Et moi, pendant ce temps-là, rêveur précoce en culotte courte je nourrissais le secret espoir de devenir reporter sportif à la radio, comme Georges Briquet, alors ne me dites pas que je suis dans la fonction publique parce je crois, faites-moi cette confiance, que je suis un curé sans paroissiens.
Plus sérieusement, mon cher Gus, dans ma Vendée natale, au cours des années baptisées par les économistes les 30 Glorieuses - même si pour la plupart des Français elles n'ont été ni plus ni moins que des années d'efforts où, après les privations de l'occupation, ils espéraient que la vie serait meilleure pour leurs enfants - les fils de paysans surtout, les filles, elles, continuaient de se gager comme bonnes ou de se trouver un mari qui ne soit pas paysan, pour échapper à leur rude condition mal payée : aide familial qu'on disait, s'en furent massivement vers les chemins de fer, les postes ou l'ed ou autres services publics. Pas vraiment des fonctionnaires car pour accéder au statut de la Fonction Publique il fallait passer un concours et souvent l'instruction manquait. Au pays, lorsqu'ils revenaient, ceux qui étaient restés les considéraient comme des privilégiés. Ils avaient une bonne place : l'emploi à vie et la perspective d'une retraite. Certes les temps ont changé mais il n'en reste pas moins vrai que, dans notre pays, chez nos voisins aussi, l'emploi public, parce qu'il est rémunéré par l'impot, n'a pas très bonne presse, même si beaucoup de nos concitoyens, quoi de plus normal en ce temps de chomage des jeunes, en rêvent pour leurs enfants.

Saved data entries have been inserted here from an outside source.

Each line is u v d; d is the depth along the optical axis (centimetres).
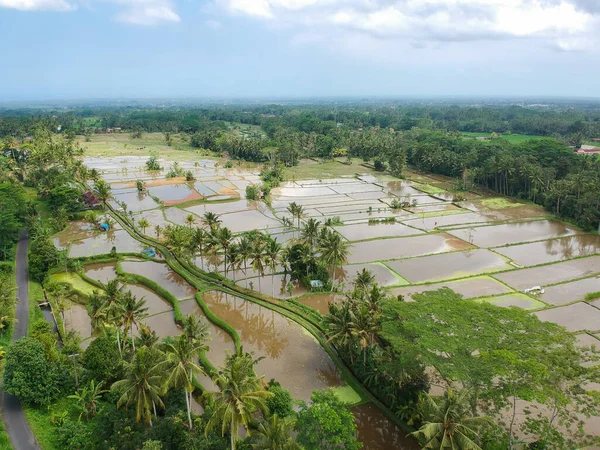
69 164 15450
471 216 12481
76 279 7919
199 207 12925
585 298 7231
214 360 5709
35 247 8125
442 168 18038
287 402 4484
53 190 11794
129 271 8456
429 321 4588
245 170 19138
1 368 5138
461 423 3494
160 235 10375
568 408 4625
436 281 7962
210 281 8000
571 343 4225
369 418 4806
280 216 12044
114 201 13338
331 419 3688
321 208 13062
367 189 15688
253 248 7675
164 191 14700
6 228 8731
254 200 13800
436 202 13950
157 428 3906
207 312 6831
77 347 5456
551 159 15062
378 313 5066
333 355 5778
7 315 5972
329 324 5438
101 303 5403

Pour autant, moi qui ne suis pas vraiment fonctionnaire, lorsque je rêve que la Zoé, qui aime tant les poupées, puisse un jour choisir le métier de vigneronne c'est parce je sais que c'est un beau métier avec ses joies, ses peines, ses incertitudes, ses difficultés mais aussi ses satisfactions. Alors, cher Gus, laissons de côté l'opposition facile entre le pauvre paysan versus Fernand Reynaud et le fonctionnaire héritier de messieurs les ronds de cuir cher à Courteline pour en venir à la seule chose qui vaille : réussir sa vie personnelle et professionnelle. Je ne suis pas le meilleur juge pour la mienne mais, pour ce qui de mon travail, j'ai eu la chance de choisir, d'exercer des métiers différents, de mettre mes convictions à ce j'estimais être le bien commun, bref je suis un privilégié qui ne trouve pas que l'herbe soit plus verte dans le pré de ses voisins même si en l'occurence, s'agissant des vignes de mon ami Marc, pour quelques arpents je ne dirais pas non.
Merci, cher Gus, de votre fidélité de lecteur et si un jour nous nous croisons nous trinquerons à la convivialité et ferons un petit bout de conversation. Avec mes sentiments les meilleurs.